━━━ Recorded information

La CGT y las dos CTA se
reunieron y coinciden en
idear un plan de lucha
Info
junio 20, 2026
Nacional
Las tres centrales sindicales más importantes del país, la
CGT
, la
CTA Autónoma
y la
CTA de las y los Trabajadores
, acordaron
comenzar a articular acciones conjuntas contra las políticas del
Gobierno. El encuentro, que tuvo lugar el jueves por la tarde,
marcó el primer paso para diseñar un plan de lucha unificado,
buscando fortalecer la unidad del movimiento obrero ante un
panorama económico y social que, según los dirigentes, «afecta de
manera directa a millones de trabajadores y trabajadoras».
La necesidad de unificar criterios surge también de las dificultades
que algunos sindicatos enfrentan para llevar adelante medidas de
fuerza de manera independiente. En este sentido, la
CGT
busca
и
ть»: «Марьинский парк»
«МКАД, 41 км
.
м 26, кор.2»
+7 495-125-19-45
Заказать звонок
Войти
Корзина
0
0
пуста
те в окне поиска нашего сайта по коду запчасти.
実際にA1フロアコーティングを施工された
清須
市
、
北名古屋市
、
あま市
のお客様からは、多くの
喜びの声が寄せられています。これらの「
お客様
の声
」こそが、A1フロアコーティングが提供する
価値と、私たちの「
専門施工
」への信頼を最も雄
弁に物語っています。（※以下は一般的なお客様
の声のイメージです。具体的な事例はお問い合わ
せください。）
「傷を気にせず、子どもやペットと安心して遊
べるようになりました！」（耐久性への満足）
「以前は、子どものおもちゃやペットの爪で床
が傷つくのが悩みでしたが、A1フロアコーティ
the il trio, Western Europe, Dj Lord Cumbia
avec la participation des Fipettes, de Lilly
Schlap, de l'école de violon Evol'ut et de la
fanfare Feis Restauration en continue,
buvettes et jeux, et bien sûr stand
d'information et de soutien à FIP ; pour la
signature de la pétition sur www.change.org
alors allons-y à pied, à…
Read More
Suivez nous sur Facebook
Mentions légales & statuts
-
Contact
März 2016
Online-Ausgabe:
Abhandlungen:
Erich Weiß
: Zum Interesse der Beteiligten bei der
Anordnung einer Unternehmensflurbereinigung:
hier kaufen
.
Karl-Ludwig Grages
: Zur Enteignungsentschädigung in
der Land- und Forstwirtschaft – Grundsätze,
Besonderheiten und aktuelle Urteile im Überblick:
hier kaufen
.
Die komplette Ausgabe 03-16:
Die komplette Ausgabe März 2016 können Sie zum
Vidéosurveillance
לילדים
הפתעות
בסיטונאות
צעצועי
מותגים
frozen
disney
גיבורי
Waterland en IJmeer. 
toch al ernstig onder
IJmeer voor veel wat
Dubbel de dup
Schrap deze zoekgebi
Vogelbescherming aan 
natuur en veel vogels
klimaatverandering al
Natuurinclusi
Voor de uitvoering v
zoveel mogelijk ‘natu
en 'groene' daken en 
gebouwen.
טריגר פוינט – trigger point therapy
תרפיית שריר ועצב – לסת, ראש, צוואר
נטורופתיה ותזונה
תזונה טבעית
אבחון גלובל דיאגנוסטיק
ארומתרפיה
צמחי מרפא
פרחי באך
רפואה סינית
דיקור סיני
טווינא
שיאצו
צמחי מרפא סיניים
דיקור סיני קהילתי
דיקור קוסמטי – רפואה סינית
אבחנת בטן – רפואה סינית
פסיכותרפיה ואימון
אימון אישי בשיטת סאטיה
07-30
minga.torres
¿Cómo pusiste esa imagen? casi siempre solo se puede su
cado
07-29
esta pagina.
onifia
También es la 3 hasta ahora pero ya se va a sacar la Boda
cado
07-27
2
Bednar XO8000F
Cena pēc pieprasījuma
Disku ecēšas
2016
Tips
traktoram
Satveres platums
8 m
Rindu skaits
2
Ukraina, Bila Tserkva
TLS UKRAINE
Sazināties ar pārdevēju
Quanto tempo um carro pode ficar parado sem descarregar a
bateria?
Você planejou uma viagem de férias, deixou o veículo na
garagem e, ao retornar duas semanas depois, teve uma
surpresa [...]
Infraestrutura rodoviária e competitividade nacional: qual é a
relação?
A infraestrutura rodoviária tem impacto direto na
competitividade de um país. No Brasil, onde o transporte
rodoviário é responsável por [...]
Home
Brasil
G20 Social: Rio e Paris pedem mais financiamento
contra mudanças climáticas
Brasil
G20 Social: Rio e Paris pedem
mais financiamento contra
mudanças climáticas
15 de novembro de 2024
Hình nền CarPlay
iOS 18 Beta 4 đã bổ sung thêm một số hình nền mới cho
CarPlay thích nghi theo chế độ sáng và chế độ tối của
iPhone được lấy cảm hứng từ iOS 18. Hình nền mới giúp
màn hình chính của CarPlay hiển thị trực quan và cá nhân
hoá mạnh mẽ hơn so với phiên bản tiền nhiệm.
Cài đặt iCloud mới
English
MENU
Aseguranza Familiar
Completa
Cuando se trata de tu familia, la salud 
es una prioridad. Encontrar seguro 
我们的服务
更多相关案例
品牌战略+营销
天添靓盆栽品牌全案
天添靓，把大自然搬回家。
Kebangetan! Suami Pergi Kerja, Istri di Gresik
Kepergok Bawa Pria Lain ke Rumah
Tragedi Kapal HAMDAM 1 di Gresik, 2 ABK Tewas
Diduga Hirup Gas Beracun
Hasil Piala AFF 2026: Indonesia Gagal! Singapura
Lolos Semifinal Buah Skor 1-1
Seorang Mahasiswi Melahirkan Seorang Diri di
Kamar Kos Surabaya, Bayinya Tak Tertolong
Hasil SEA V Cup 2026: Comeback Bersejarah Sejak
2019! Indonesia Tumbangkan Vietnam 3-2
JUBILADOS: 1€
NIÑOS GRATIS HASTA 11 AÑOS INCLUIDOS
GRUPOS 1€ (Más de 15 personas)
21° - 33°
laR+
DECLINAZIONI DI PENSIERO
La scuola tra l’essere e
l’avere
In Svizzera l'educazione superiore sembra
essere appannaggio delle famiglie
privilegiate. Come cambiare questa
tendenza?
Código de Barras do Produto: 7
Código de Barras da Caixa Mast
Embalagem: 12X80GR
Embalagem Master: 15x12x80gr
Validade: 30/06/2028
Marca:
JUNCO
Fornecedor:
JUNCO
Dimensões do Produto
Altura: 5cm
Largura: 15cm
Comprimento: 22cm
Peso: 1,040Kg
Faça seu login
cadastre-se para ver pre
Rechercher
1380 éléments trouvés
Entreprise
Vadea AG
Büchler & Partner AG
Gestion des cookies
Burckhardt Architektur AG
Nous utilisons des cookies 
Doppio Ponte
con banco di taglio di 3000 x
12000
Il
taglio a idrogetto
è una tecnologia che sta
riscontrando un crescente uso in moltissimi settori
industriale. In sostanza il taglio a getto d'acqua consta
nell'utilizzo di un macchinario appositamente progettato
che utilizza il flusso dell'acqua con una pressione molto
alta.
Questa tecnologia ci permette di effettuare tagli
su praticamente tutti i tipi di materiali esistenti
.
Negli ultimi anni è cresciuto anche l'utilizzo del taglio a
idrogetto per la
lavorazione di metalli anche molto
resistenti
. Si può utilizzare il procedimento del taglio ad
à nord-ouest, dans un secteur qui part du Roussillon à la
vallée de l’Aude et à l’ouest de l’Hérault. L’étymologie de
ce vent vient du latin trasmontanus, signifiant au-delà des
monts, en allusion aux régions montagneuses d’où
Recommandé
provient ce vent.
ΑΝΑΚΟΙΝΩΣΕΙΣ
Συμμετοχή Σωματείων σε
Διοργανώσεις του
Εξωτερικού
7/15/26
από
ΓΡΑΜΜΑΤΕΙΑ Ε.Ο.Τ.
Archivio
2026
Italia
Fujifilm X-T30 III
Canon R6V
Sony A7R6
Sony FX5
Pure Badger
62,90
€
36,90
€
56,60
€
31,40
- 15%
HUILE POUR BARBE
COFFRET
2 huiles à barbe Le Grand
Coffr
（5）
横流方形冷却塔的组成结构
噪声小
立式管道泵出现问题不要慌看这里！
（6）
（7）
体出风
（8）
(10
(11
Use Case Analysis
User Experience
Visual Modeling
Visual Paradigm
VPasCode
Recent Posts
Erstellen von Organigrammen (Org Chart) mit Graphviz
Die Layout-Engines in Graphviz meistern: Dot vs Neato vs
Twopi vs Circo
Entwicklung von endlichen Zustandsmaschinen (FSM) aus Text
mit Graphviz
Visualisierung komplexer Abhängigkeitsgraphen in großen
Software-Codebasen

━━━━━━

__Task prompt__:
Copy out the lines beginning at the one that contains "ce vent vient". Stop at the final line of the data, and include it.

__Exercise output__:
ce vent vient du latin trasmontanus, signifiant au-delà des
monts, en allusion aux régions montagneuses d’où
Recommandé
provient ce vent.
ΑΝΑΚΟΙΝΩΣΕΙΣ
Συμμετοχή Σωματείων σε
Διοργανώσεις του
Εξωτερικού
7/15/26
από
ΓΡΑΜΜΑΤΕΙΑ Ε.Ο.Τ.
Archivio
2026
Italia
Fujifilm X-T30 III
Canon R6V
Sony A7R6
Sony FX5
Pure Badger
62,90
€
36,90
€
56,60
€
31,40
- 15%
HUILE POUR BARBE
COFFRET
2 huiles à barbe Le Grand
Coffr
（5）
横流方形冷却塔的组成结构
噪声小
立式管道泵出现问题不要慌看这里！
（6）
（7）
体出风
（8）
(10
(11
Use Case Analysis
User Experience
Visual Modeling
Visual Paradigm
VPasCode
Recent Posts
Erstellen von Organigrammen (Org Chart) mit Graphviz
Die Layout-Engines in Graphviz meistern: Dot vs Neato vs
Twopi vs Circo
Entwicklung von endlichen Zustandsmaschinen (FSM) aus Text
mit Graphviz
Visualisierung komplexer Abhängigkeitsgraphen in großen
Software-Codebasen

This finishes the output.